[Start of Attachment]
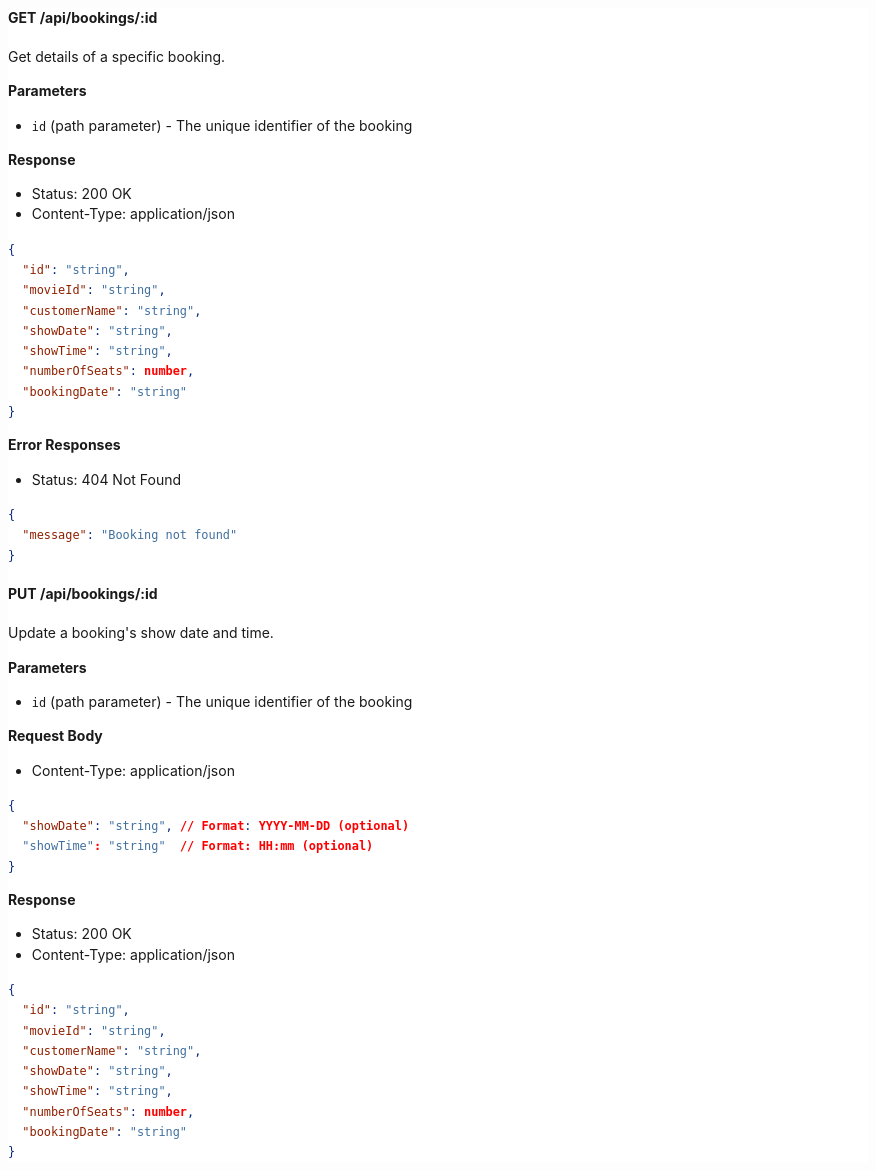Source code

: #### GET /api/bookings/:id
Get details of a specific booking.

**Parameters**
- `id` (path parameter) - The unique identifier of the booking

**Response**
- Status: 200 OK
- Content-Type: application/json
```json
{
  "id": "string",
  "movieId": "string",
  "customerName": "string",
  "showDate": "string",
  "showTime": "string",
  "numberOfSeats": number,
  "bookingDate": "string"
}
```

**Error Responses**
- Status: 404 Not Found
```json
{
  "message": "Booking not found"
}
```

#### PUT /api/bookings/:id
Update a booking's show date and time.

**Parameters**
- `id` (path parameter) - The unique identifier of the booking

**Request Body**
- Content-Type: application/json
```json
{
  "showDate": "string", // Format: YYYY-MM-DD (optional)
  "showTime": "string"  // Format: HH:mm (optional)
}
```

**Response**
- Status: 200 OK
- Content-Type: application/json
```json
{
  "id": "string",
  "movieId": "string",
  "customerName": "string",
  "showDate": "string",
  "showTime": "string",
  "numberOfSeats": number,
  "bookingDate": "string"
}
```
[End of Attachment]
[Start of Attachment]
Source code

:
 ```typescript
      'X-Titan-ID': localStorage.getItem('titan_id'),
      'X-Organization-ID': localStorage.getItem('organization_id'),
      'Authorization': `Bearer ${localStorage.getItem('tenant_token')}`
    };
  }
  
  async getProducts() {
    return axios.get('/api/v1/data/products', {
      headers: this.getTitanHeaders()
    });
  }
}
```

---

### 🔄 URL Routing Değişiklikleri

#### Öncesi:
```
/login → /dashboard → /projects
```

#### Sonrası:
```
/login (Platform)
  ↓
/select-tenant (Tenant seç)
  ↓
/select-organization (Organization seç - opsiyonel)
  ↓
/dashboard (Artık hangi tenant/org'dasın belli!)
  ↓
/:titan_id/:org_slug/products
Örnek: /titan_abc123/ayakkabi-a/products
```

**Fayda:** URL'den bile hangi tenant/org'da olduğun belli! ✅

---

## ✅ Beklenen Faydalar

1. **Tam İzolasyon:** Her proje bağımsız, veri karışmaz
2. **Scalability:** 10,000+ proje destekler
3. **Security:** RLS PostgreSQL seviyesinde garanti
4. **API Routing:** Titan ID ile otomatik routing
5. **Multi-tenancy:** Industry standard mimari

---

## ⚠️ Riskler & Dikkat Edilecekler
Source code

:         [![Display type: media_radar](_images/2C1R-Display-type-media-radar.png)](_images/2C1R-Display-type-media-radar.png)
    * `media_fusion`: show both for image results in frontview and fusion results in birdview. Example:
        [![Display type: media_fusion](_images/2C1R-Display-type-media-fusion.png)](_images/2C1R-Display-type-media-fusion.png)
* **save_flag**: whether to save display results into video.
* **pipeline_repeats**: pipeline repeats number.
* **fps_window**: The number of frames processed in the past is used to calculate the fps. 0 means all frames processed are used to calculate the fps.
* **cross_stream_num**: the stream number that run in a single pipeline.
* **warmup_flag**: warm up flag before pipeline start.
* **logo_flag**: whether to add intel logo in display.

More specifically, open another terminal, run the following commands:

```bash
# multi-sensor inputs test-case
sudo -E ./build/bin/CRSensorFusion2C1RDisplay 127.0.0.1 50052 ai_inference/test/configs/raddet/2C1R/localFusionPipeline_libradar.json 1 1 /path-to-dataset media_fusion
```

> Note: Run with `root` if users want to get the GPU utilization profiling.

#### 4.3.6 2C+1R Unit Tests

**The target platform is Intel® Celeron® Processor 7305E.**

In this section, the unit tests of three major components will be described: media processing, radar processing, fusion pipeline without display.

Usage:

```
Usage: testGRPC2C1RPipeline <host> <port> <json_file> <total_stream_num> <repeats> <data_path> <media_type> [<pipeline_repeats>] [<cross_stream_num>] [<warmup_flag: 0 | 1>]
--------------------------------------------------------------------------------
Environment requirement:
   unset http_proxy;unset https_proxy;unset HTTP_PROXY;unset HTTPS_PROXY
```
[End of Attachment]
[Start of Attachment]
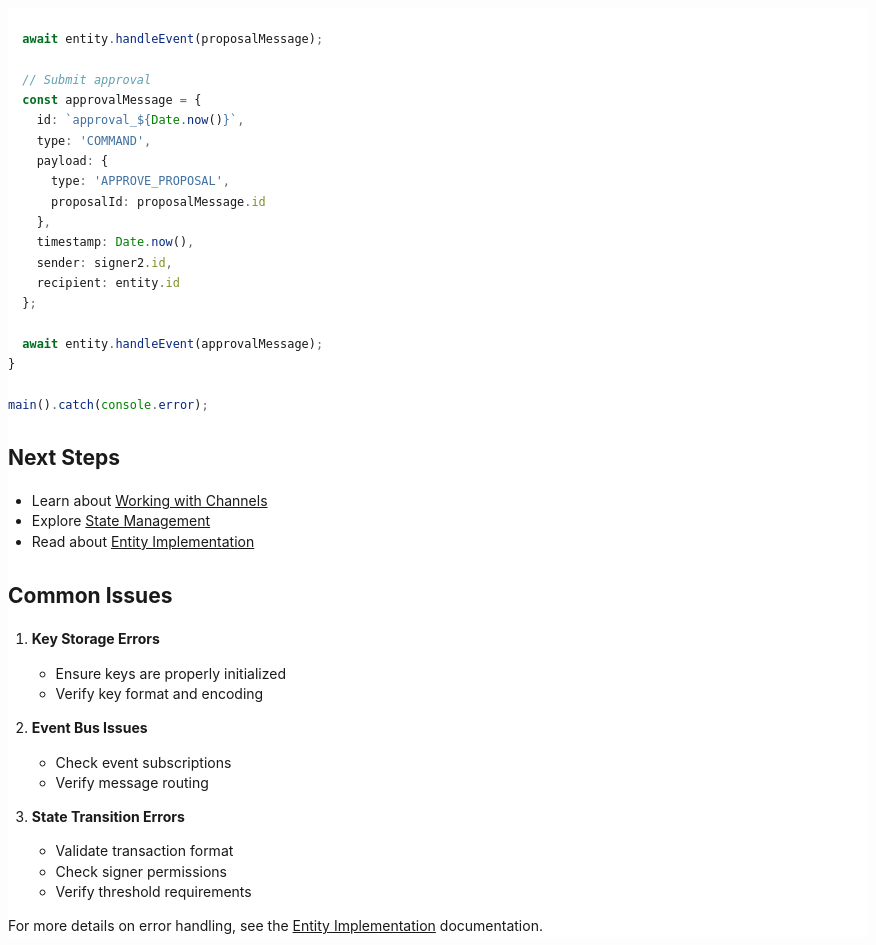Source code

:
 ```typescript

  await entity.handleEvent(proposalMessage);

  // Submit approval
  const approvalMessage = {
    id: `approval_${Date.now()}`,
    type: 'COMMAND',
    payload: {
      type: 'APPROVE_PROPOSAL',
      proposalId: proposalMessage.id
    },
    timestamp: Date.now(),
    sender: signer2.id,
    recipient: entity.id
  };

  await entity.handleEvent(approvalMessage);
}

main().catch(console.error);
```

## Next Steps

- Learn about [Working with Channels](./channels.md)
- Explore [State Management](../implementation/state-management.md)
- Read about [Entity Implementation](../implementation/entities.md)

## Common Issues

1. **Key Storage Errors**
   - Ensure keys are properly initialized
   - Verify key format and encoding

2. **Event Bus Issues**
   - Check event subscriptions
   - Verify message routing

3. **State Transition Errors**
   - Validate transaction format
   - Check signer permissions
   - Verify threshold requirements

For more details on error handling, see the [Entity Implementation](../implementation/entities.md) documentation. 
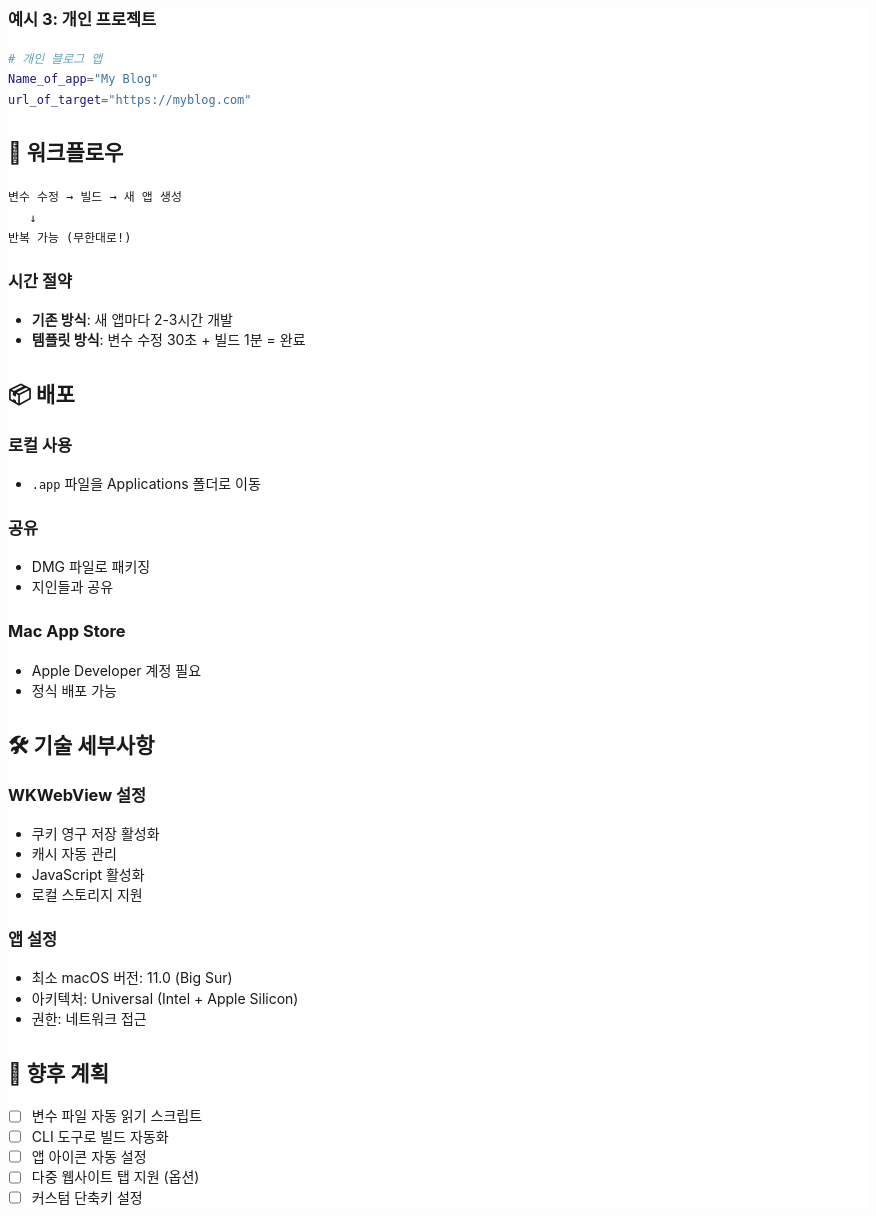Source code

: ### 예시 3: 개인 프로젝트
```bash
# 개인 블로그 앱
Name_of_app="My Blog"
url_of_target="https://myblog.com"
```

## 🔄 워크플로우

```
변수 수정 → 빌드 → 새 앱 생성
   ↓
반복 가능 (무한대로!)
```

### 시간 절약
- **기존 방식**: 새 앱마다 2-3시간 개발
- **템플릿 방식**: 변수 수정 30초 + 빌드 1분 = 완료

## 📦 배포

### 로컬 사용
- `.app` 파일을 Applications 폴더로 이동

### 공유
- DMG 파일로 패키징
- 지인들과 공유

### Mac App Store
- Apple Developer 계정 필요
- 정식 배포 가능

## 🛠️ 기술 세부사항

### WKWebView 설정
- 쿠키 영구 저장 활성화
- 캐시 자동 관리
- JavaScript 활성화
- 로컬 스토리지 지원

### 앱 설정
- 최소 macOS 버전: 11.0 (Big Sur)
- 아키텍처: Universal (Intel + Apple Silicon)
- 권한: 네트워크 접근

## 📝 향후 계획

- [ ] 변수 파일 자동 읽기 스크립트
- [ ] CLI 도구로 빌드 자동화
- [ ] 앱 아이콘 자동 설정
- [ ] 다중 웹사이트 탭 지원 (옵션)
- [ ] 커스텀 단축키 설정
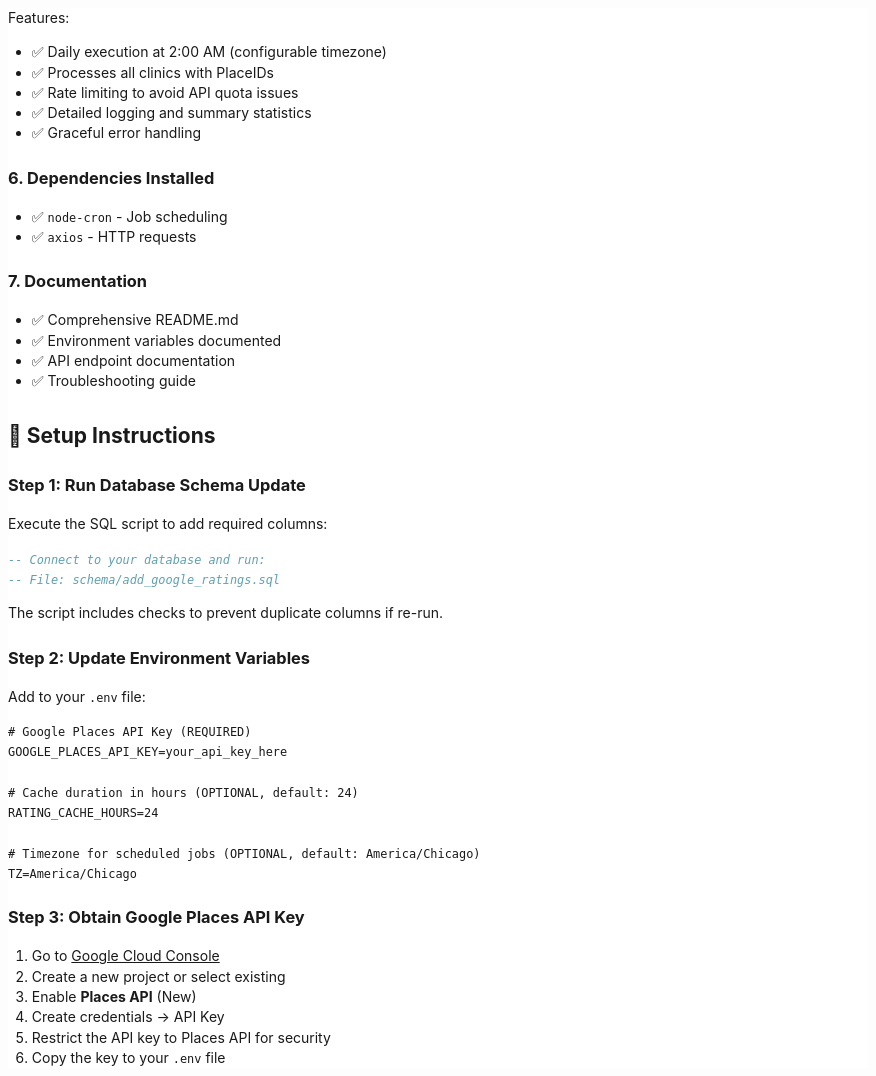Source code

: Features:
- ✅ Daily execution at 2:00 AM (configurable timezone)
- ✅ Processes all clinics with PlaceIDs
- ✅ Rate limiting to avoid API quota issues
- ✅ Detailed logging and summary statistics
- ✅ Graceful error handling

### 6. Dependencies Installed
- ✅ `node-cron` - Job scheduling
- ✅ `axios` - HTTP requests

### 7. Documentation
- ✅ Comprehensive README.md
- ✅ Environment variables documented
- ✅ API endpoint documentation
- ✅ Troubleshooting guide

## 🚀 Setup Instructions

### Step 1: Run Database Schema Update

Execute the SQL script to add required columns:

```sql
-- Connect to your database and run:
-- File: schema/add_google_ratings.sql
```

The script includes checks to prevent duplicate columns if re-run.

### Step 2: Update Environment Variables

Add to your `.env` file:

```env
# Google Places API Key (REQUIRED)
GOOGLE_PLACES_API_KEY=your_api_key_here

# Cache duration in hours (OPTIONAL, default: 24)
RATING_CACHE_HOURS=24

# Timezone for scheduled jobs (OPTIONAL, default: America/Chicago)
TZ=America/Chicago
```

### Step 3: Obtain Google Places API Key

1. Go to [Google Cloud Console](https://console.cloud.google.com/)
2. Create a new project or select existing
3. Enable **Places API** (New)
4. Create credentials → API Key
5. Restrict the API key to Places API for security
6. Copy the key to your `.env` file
[End of Attachment]
Your reply is to be an exact repeat of the listing above from the line holding "- 권한: 네트워크 접근" down to the line holding "- ✅ Processes all clinics with PlaceIDs", ends included, pictures excluded.

- 권한: 네트워크 접근

## 📝 향후 계획

- [ ] 변수 파일 자동 읽기 스크립트
- [ ] CLI 도구로 빌드 자동화
- [ ] 앱 아이콘 자동 설정
- [ ] 다중 웹사이트 탭 지원 (옵션)
- [ ] 커스텀 단축키 설정
Source code

: Features:
- ✅ Daily execution at 2:00 AM (configurable timezone)
- ✅ Processes all clinics with PlaceIDs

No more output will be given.